* _Work instructions_:
1. In the reply about grep and sed, which section of `man bash` does the writer suggest reading?
2. Take the reply about grep and sed further, picking up right after its final sentence.

* _Supplied passage_:
Depends on what you're trying to accomplish.

However, there's not much point running through both grep and sed -
sed's featureset is (roughly) a super-set of grep:

andromeda:tmp polleyj$ cat afile.txt
This is a line
This is another
This is the third line
And this is a fourth.
andromeda:tmp polleyj$ grep line afile.txt | sed 's/third/second/'
This is a line
This is the second line
andromeda:tmp polleyj$ sed -e '/line/!d' -e 's/third/second/' afile.txt
This is a line
This is the second line
andromeda:tmp polleyj$

The various arguments and parameters passed to sed are described under
`man sed`.

You probably also want to read `man bash`, particularly the section
titled "QUOTING".

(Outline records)
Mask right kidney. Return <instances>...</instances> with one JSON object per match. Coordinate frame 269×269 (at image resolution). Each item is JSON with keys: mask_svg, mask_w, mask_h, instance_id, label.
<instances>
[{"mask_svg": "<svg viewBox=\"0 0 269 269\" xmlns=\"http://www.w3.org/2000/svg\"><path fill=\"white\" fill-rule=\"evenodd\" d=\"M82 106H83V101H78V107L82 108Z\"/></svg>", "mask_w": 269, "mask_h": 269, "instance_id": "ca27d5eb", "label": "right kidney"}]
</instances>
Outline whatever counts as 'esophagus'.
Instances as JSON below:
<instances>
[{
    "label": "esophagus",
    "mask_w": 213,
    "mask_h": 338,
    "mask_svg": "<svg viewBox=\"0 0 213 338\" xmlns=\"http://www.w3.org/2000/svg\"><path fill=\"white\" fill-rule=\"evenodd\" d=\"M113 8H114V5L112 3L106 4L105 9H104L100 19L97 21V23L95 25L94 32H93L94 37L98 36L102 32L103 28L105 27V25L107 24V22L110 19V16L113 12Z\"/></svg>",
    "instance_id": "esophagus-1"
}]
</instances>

* _Replies_:
1. The section titled "QUOTING".

2.
andromeda:tmp polleyj$ VAR=astring
andromeda:tmp polleyj$ echo $VAR
astring
andromeda:tmp polleyj$ echo "$VAR"
astring
andromeda:tmp polleyj$ echo '$VAR'
$VAR

On Thu, Nov 18, 2010 at 10:38 AM, tony polkich <[email protected]> wrote:
> In -->      grep $VAR afile.txt | sed 's/ ? / newdata/' > anotherfile.txt
>
> what do I insert where the question mark is in sed? $VAR and variations 
> haven't worked.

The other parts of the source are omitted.